Let $SABC$ be a tetrahedron with the lenght of the side equal to $a>0$. We construct $PA$ perpendicular to the plane $(ABC)$ such that $P$ and $S$ to be in different half-space (see picture below). I have to find the lenght of the segment $PS$ and the maximum of $$ \left| TP-TS \right|, $$ where $T$ is in the plane $(ABC)$.
I have no idea how to get the lenght of segment $PS$. For the second part of the question, I think that the maximum value I think that
- $PT$ should be as large as possible such that
- $TS$ to have the smallest possibe lenght.

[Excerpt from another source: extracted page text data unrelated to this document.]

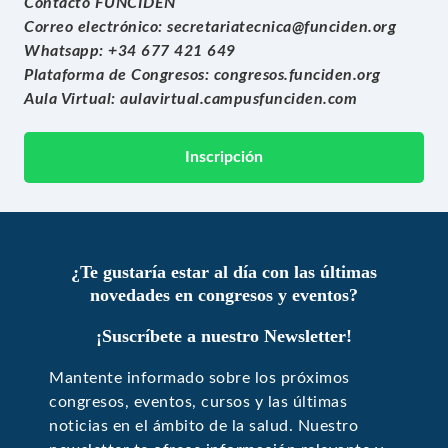
Contacto FUNCIDEN
Correo electrónico:
secretariatecnica@funciden.org
Whatsapp: +34 677 421 649
Plataforma de Congresos:
congresos.funciden.org
Aula Virtual:
aulavirtual.campusfunciden.com
Inscripción
¿Te gustaría estar al día con las últimas
novedades en congresos y eventos?
¡Suscríbete a nuestro Newsletter!
Mantente informado sobre los próximos
congresos, eventos, cursos y las últimas
noticias en el ámbito de la salud. Nuestro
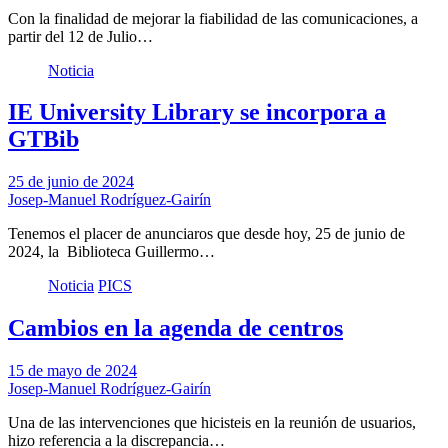
Con la finalidad de mejorar la fiabilidad de las comunicaciones, a
partir del 12 de Julio…
Noticia
IE University Library se incorpora a
GTBib
25 de junio de 2024
Josep-Manuel Rodríguez-Gairín
Tenemos el placer de anunciaros que desde hoy, 25 de junio de
2024, la Biblioteca Guillermo…
Noticia
PICS
Cambios en la agenda de centros
15 de mayo de 2024
Josep-Manuel Rodríguez-Gairín
Una de las intervenciones que hicisteis en la reunión de usuarios,
hizo referencia a la discrepancia…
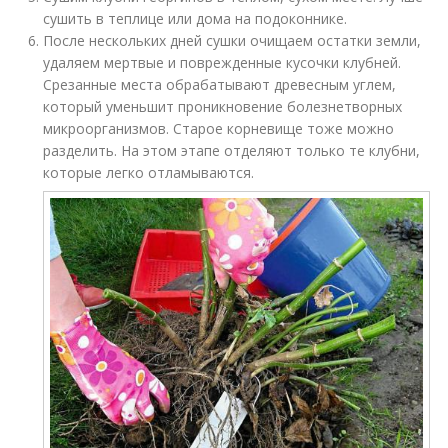
сушить в теплице или дома на подоконнике.
После нескольких дней сушки очищаем остатки земли,
удаляем мертвые и поврежденные кусочки клубней.
Срезанные места обрабатывают древесным углем,
который уменьшит проникновение болезнетворных
микроорганизмов. Старое корневище тоже можно
разделить. На этом этапе отделяют только те клубни,
которые легко отламываются.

So the maximum value of $PT$ is when $T$ is $B$ or $C$. So, I think that $T$ should be between $B$ and $C$. For a fixed point $T$ between $B$ and $C$, the minimum values of $ST$ is the shortest path from $S$ to egde $BC$. Hence the minimum values is the height of the face $SBC$. So $T$ should be the midpoint of the segment $BC$ and the maximum values is $PT+TS$. Am I right? Thank you!

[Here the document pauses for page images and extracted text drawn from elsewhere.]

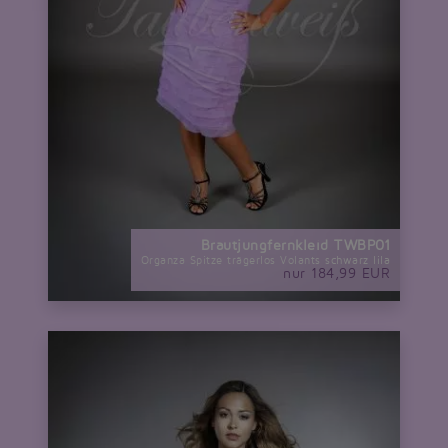
Brautjungfernkleid TWBP01
Organza Spitze trägerlos Volants schwarz lila
nur 184,99 EUR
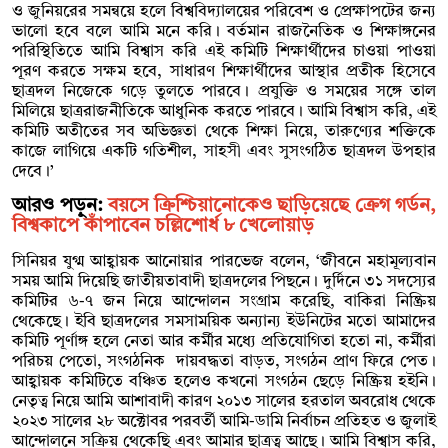
ও জুনিয়রের সমন্বয়ে হলে বিশ্ববিদ্যালয়ের পরিবেশ ও প্রেক্ষাপটের জন্য
ভালো হবে বলে আমি মনে করি। বর্তমান রাজনৈতিক ও শিক্ষাঙ্গনের
পরিস্থিতিতে আমি বিশ্বাস করি এই কমিটি শিক্ষার্থীদের চাওয়া পাওয়া
পূরণ করতে সক্ষম হবে, সাধারণ শিক্ষার্থীদের আস্থার প্রতীক হিসেবে
ছাত্রদল নিজেকে গড়ে তুলতে পারবে। প্রযুক্তি ও সময়ের সঙ্গে তাল
মিলিয়ে ছাত্ররাজনীতিকে আধুনিক করতে পারবে। আমি বিশ্বাস করি, এই
কমিটি অতীতের সব অভিজ্ঞতা থেকে শিক্ষা নিয়ে, তারুণ্যের শক্তিকে
কাজে লাগিয়ে একটি গতিশীল, সাহসী এবং সুসংগঠিত ছাত্রদল উপহার
দেবে।’
আরও পড়ুন:
বয়সে ক্রিশ্চিয়ানোকেও ছাড়িয়েছে ক্রেগ গর্ডন,
বিশ্বকাপে কাঁপাবেন চল্লিশোর্ধ ৮ খেলোয়াড়
সিনিয়র যুগ্ম আহ্বায়ক আনোয়ার পারভেজ বলেন, ‘জীবনে মহামূল্যবান
সময় আমি দিয়েছি জাতীয়তাবাদী ছাত্রদলের পিছনে। দুর্দিনে ৩১ সদস্যের
কমিটির ৬-৭ জন নিয়ে আন্দোলন সংগ্রাম করেছি, বাকিরা নিষ্ক্রিয়
থেকেছে। ইবি ছাত্রদলের সমসাময়িক অন্যান্য ইউনিটের মতো আমাদের
কমিটি পূর্ণাঙ্গ হলে নেতা আর কর্মীর মধ্যে প্রতিযোগিতা হতো না, কর্মীরা
পরিচয় পেতো, সংগঠনিক দায়বদ্ধতা বাড়ত, সংগঠন প্রাণ ফিরে পেত।
আহ্বায়ক কমিটিতে বঞ্চিত হলেও কখনো সংগঠন ছেড়ে নিষ্ক্রিয় হইনি।
নেতৃত্ব নিয়ে আমি আশাবাদী কারণ ২০১৩ সালের হরতাল অবরোধ থেকে
২০২৩ সালের ২৮ অক্টোবর পরবর্তী আমি-ডামি নির্বাচন প্রতিহত ও জুলাই
আন্দোলনে সক্রিয় থেকেছি এবং আমার ছাত্রত্ব আছে। আমি বিশ্বাস করি,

To find $PS$ you can draw a right triangle with hypotenuse $PS$ and legs $AH$ and $PA+SH$, where $H$ is the projection of $S$ on plane $ABC$.

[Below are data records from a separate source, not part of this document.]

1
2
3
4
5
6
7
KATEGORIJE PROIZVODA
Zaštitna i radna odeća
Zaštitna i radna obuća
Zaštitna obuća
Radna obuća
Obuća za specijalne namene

The difference $|TP-TS|$ is constant when $T$ lies on the surface of a hyperboloid obtained by rotating about $PS$ a hyperbola having $P$ and $S$ as foci. If $T$ is on plane $ABC$ then $|TP-TS|$ gets its maximum value when the plane is tangent to one of those hyperboloids and $T$ is the tangency point.
It is clear by symmetry that $T$ must lie on line $AH$, so we can consider only plane $PASH$: in that plane $T$ is the tangency point between a hyperbola with foci $P$, $S$ and line $AH$. But the tangent of that hyperbola is the bisector of angle $\angle PTS$, that is: $\angle STA=\angle PTA$. Then one can find the position of $T$, because triangles $TSH$ and $TPA$ are similar:
$$ TA:AP=TH:SH. $$
Setting $TA=ax$ this can be rewritten as:
$$ x:1=\left(x-{1\over\sqrt3}\right):\sqrt{2\over3}, $$
which gives: $x=\sqrt2+\sqrt3$. Finally, apply Pythagoras' theorem to get $PT-ST$.